→ **Document segment**:
■ ■ ■ ■ ■
Director Charles Harris tells Dan Carrier that he is only the fourth director to make a Jewish film in Britain in the last 50 years


Charles Harris


A scene from Paradise Grove

THE film took seven years to go from a germ of an idea to the screen. And as with most good ideas, film director Charles Harris couldn’t get anyone to stump up the cash to make Paradise Grove.
Having to pitch the idea to possible financiers with the opening line: “It’s a comedy set in a care home in Hampstead,” didn’t help him.
After dragging the film round the usual outlets for funding – the Film Council, the Lottery Film Fund, and independent film backers – he still had had no luck. So Harris, who lives in Frognal, Hampstead, took out a newspaper advert and the response was good.
People with some spare cash could buy a share and, under a Treasury scheme to make it easier to back British movies, use it to get a tax break.
And when he leafed through the 100-plus applications, he realised a large majority of the backers hailed from Camden. His neighbours had decided to help.
Paradise Grove follows the story of Izzie Goldberg, a Jewish grandfather considering his lot from a chair in an NW3 care home. It focuses primarily on the relationship between Izzie and his grandson, a black teenager, and their attempts to get to know one another before he dies.
It is a moving, bleak comedy with music by the internationally renowned Klezmer band The Burning Bush, who hail from Kentish Town.
■ ■ ■ ■ ■
→ **Data shown**:

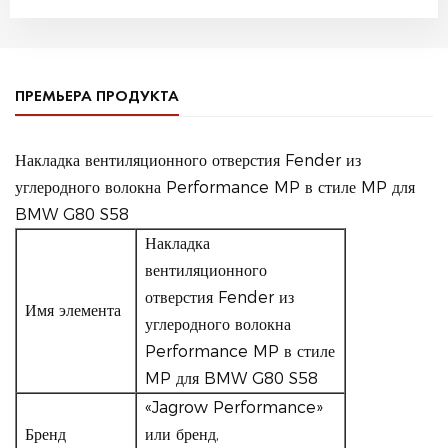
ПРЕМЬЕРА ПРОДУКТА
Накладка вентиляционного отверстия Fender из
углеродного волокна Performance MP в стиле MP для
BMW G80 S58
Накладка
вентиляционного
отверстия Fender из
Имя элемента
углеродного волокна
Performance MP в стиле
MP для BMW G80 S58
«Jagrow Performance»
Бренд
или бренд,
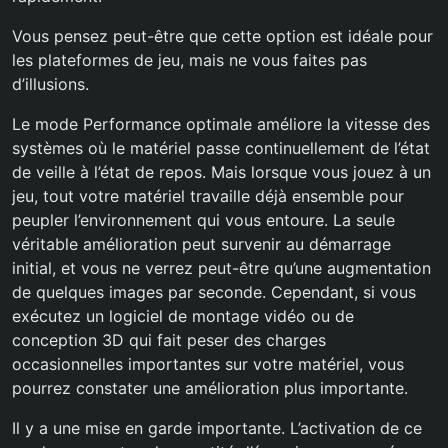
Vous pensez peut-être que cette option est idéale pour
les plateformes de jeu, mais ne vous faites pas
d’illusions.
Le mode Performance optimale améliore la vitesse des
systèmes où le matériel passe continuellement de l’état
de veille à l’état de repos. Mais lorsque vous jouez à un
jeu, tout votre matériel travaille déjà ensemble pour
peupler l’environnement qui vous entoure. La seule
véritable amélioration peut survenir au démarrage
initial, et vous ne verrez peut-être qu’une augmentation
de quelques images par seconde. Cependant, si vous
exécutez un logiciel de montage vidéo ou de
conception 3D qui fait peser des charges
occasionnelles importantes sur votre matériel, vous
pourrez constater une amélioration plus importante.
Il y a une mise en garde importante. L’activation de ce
■ ■ ■ ■ ■
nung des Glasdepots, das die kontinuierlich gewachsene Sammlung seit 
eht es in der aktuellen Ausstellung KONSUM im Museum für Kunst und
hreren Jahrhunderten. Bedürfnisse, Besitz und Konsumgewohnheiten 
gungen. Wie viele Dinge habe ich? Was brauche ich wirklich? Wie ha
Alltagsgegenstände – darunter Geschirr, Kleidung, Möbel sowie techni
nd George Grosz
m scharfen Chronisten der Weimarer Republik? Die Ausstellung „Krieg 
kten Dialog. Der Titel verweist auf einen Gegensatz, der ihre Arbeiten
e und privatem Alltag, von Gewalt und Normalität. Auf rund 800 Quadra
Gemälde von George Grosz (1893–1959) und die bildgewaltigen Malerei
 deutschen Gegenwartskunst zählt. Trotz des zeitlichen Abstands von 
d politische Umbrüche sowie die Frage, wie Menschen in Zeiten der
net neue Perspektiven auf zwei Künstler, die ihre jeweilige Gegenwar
■ ■ ■ ■ ■
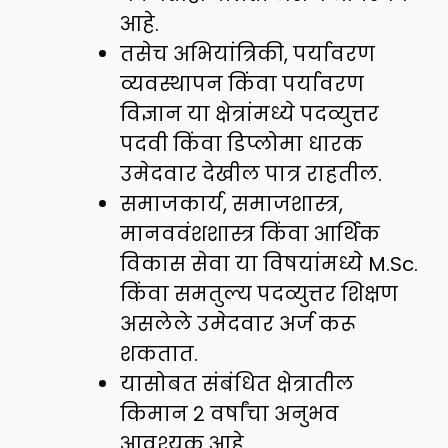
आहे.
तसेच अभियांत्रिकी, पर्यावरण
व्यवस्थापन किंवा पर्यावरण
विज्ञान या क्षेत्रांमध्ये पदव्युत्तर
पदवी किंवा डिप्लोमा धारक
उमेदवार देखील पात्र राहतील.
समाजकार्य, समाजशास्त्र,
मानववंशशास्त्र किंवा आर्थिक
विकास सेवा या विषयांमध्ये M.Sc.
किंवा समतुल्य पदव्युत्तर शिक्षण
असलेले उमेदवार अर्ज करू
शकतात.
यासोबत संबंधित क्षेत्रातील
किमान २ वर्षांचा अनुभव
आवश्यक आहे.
■ ■ ■ ■ ■
→ **Task instructions**:
[a] According to the article about the film Paradise Grove, where does the Klezmer band The Burning Bush come from?
[b] Reproduce the part of the Paradise Grove article that begins at the words "THE film took" and stops after "make Paradise Grove.", swapping "cash" for "money".
Answer using only the article about the film Paradise Grove.

→ **Results for the exercise**:
[a] Kentish Town

[b]
THE film took seven years to go from a germ of an idea to the screen. And as with most good ideas, film director Charles Harris couldn’t get anyone to stump up the money to make Paradise Grove.